The ECU data for power electronics and electric motors can be recorded via a Vector interface VX1000. The ECU data and the physical measurement data from the CSM measurement modules are synchronized with the Vector Smart Logger via PTP.

For safe and fast installation on test benches the HV Breakout Module 3.3C can be connected via a PowerLok plug-in system. This allows fast changes of different components to be tested, e.g. various power electronics.

Vector eMobilityAnalyzer

The eMobilityAnalyzer is a standard library of pre-defined functions available in the popular software packages CANape and vMeasure exp from Vector Infomatik. It simplifies analyses in the development of electrified vehicles.

The eMobilityAnalyzer directly determines the efficiencies in real time from the measured raw data. This allows the load spectrum of the inverter and e-motor to be examined in detail, for example the efficiency in the various driving situations in the transition between acceleration, braking and recuperation, when the efficiency drops at low currents.

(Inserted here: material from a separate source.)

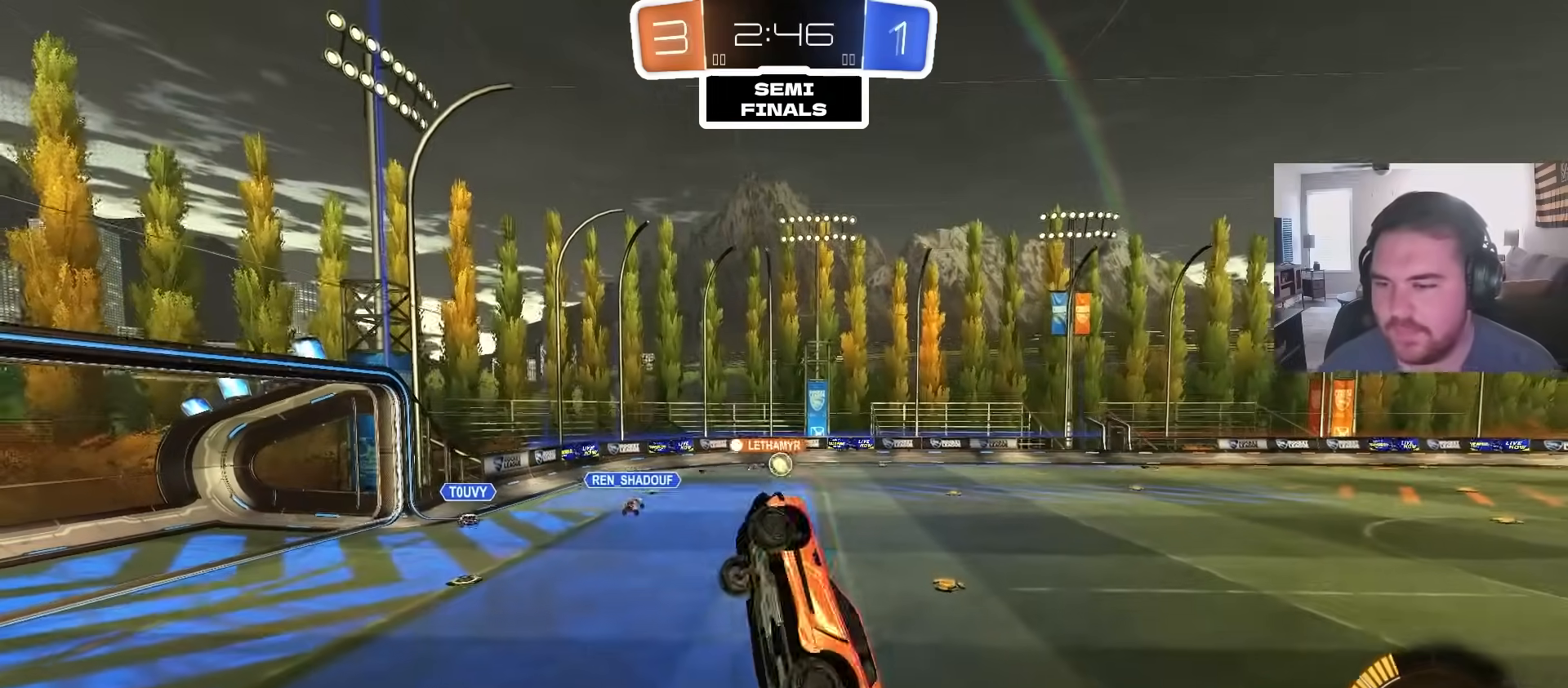
{"buttons": ["L1"], "left_stick": "down-left", "right_stick": "center", "events": [[100, "CIRCLE", "up"], [117, "left_stick", "up-right"], [217, "left_stick", "down"], [233, "R1", "up"], [367, "L1", "down"], [383, "left_stick", "left"], [483, "left_stick", "down-left"]]}
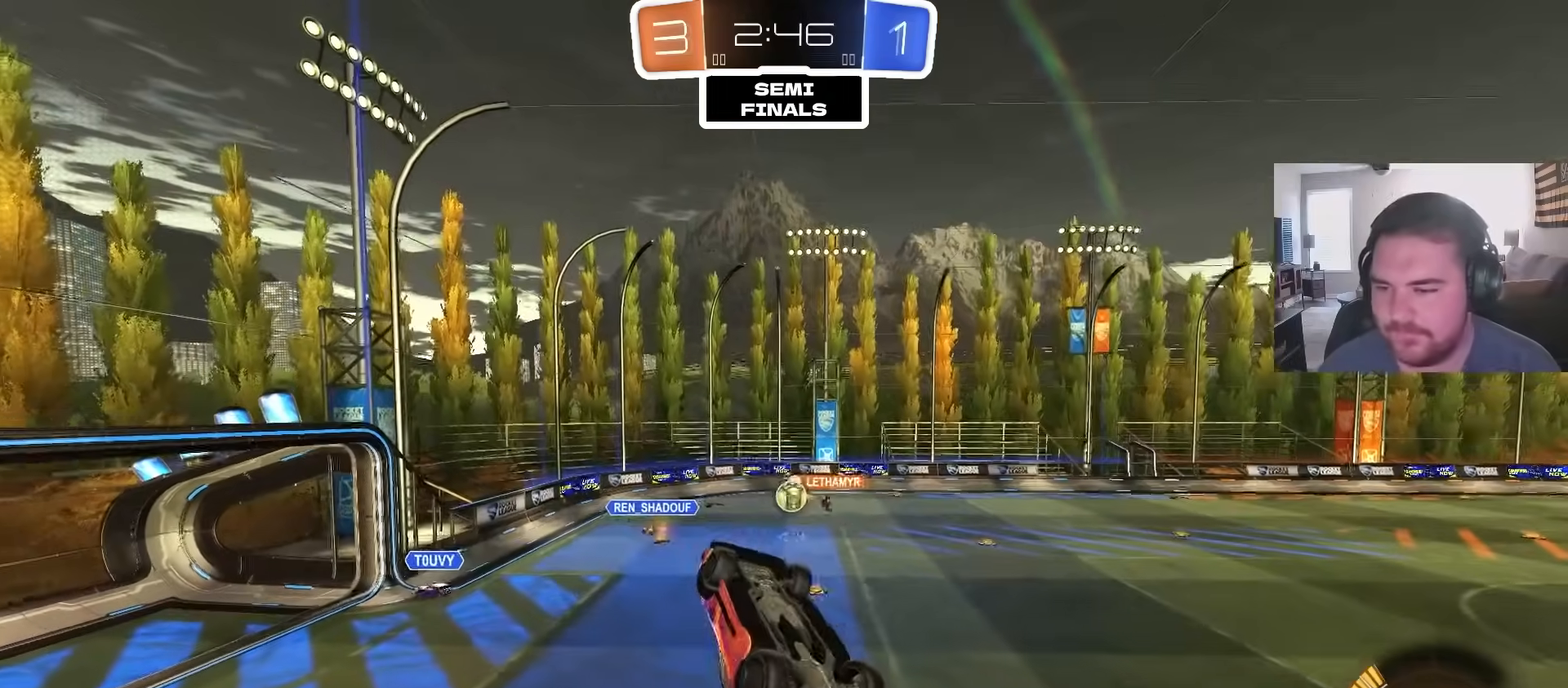
{"buttons": ["CIRCLE"], "left_stick": "center", "right_stick": "center", "events": [[33, "L1", "up"], [217, "CIRCLE", "down"], [367, "left_stick", "center"]]}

The energy flows are also analyzed to determine the energy consumption of the two e-axles during driving cycles. This allows fine-tuning of the motor control for different driving modes, driving dynamics and load conditions.

Benefits

The decentralized design of the E-Mobility Measurement System makes it easy to instrument test benches and test vehicles with the same measurement technology. Instrumentation and measurements in component and powertrain test benches are identical to those in test vehicles on vehicle and chassis dynamometers; thus a consistent measurement toolset throughout the development process

Multi-channel power analysis can be installed easily and quickly in powertrains with multiple electric motors, for example in all-wheel drive or utility vehicles. If, for example, a four-motor all-wheel drive system is to be analyzed, the measurement configuration can be doubled as shown in Fig. 1. The power analysis can then be performed on 4 engines and 4 inverters simultaneously. This means that even the most complex powertrains can be analyzed.